[Document images with source code]
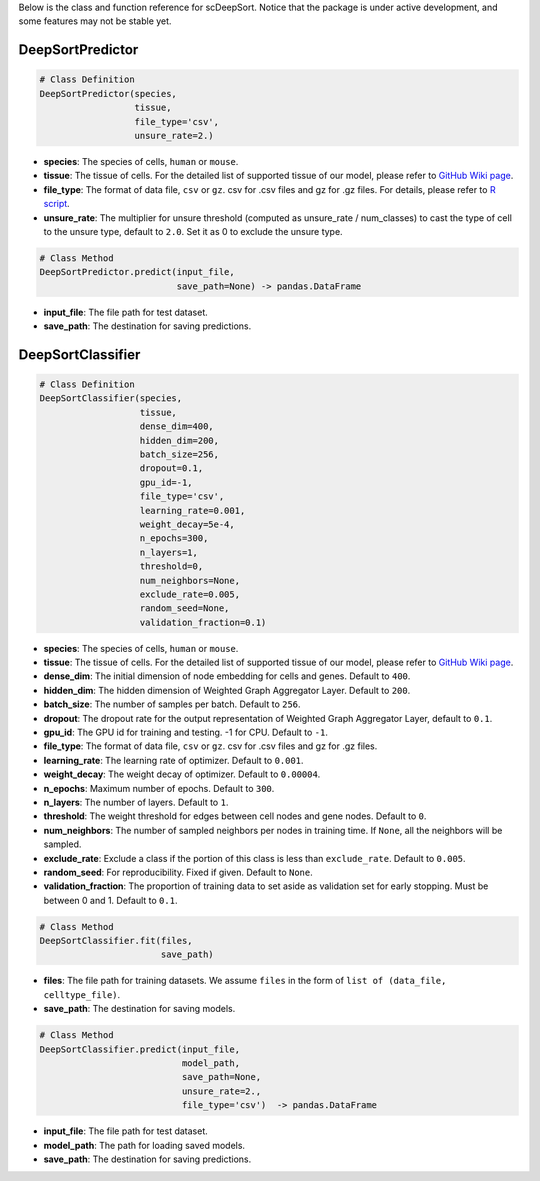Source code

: Below is the class and function reference for scDeepSort. Notice that the package is under active development, and some features may not be stable yet.

DeepSortPredictor
-----------------

.. code-block:: python

    # Class Definition
    DeepSortPredictor(species,
                      tissue,
                      file_type='csv',
                      unsure_rate=2.)

- **species**: The species of cells, ``human`` or ``mouse``.
- **tissue**: The tissue of cells. For the detailed list of supported tissue of our model, please refer to `GitHub Wiki page <https://github.com/ZJUFanLab/scDeepSort/wiki>`_.
- **file_type**: The format of data file, ``csv`` or ``gz``. csv for .csv files and gz for .gz files. For details, please refer to `R script <https://github.com/ZJUFanLab/scDeepSort/blob/master/pre-process.R>`_.
- **unsure_rate**: The multiplier for unsure threshold (computed as unsure_rate / num_classes) to cast the type of cell to the unsure type, default to ``2.0``. Set it as 0 to exclude the unsure type.

.. code-block:: python

    # Class Method
    DeepSortPredictor.predict(input_file, 
                              save_path=None) -> pandas.DataFrame

- **input_file**: The file path for test dataset.
- **save_path**: The destination for saving predictions.

DeepSortClassifier
------------------

.. code-block:: python

    # Class Definition
    DeepSortClassifier(species,
                       tissue,
                       dense_dim=400,
                       hidden_dim=200,
                       batch_size=256,
                       dropout=0.1,
                       gpu_id=-1,
                       file_type='csv',
                       learning_rate=0.001,
                       weight_decay=5e-4,
                       n_epochs=300,
                       n_layers=1,
                       threshold=0,
                       num_neighbors=None,
                       exclude_rate=0.005,
                       random_seed=None,
                       validation_fraction=0.1)

- **species**: The species of cells, ``human`` or ``mouse``.
- **tissue**: The tissue of cells. For the detailed list of supported tissue of our model, please refer to `GitHub Wiki page <https://github.com/ZJUFanLab/scDeepSort/wiki>`_.
- **dense_dim**: The initial dimension of node embedding for cells and genes. Default to ``400``.
- **hidden_dim**: The hidden dimension of Weighted Graph Aggregator Layer. Default to ``200``.
- **batch_size**: The number of samples per batch. Default to ``256``.
- **dropout**: The dropout rate for the output representation of Weighted Graph Aggregator Layer, default to ``0.1``.
- **gpu_id**: The GPU id for training and testing. -1 for CPU. Default to ``-1``.
- **file_type**: The format of data file, ``csv`` or ``gz``. csv for .csv files and gz for .gz files.
- **learning_rate**: The learning rate of optimizer. Default to ``0.001``.
- **weight_decay**: The weight decay of optimizer. Default to ``0.00004``.
- **n_epochs**: Maximum number of epochs. Default to ``300``. 
- **n_layers**: The number of layers. Default to ``1``.
- **threshold**: The weight threshold for edges between cell nodes and gene nodes. Default to ``0``.
- **num_neighbors**: The number of sampled neighbors per nodes in training time. If ``None``, all the neighbors will be sampled.
- **exclude_rate**: Exclude a class if the portion of this class is less than ``exclude_rate``. Default to ``0.005``.
- **random_seed**: For reproducibility. Fixed if given. Default to ``None``.
- **validation_fraction**: The proportion of training data to set aside as validation set for early stopping. Must be between 0 and 1. Default to ``0.1``.

.. code-block:: python

    # Class Method
    DeepSortClassifier.fit(files, 
                           save_path)

- **files**: The file path for training datasets. We assume ``files`` in the form of ``list of (data_file, celltype_file)``.
- **save_path**: The destination for saving models.

.. code-block:: python

    # Class Method
    DeepSortClassifier.predict(input_file, 
                               model_path, 
                               save_path=None,
                               unsure_rate=2., 
                               file_type='csv')  -> pandas.DataFrame

- **input_file**: The file path for test dataset.
- **model_path**: The path for loading saved models.
- **save_path**: The destination for saving predictions.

__Task requirements__.
Using the records above, copy each line that contains "threshold".

__Answer to the problem__.
- **unsure_rate**: The multiplier for unsure threshold (computed as unsure_rate / num_classes) to cast the type of cell to the unsure type, default to ``2.0``. Set it as 0 to exclude the unsure type.
                       threshold=0,
- **threshold**: The weight threshold for edges between cell nodes and gene nodes. Default to ``0``.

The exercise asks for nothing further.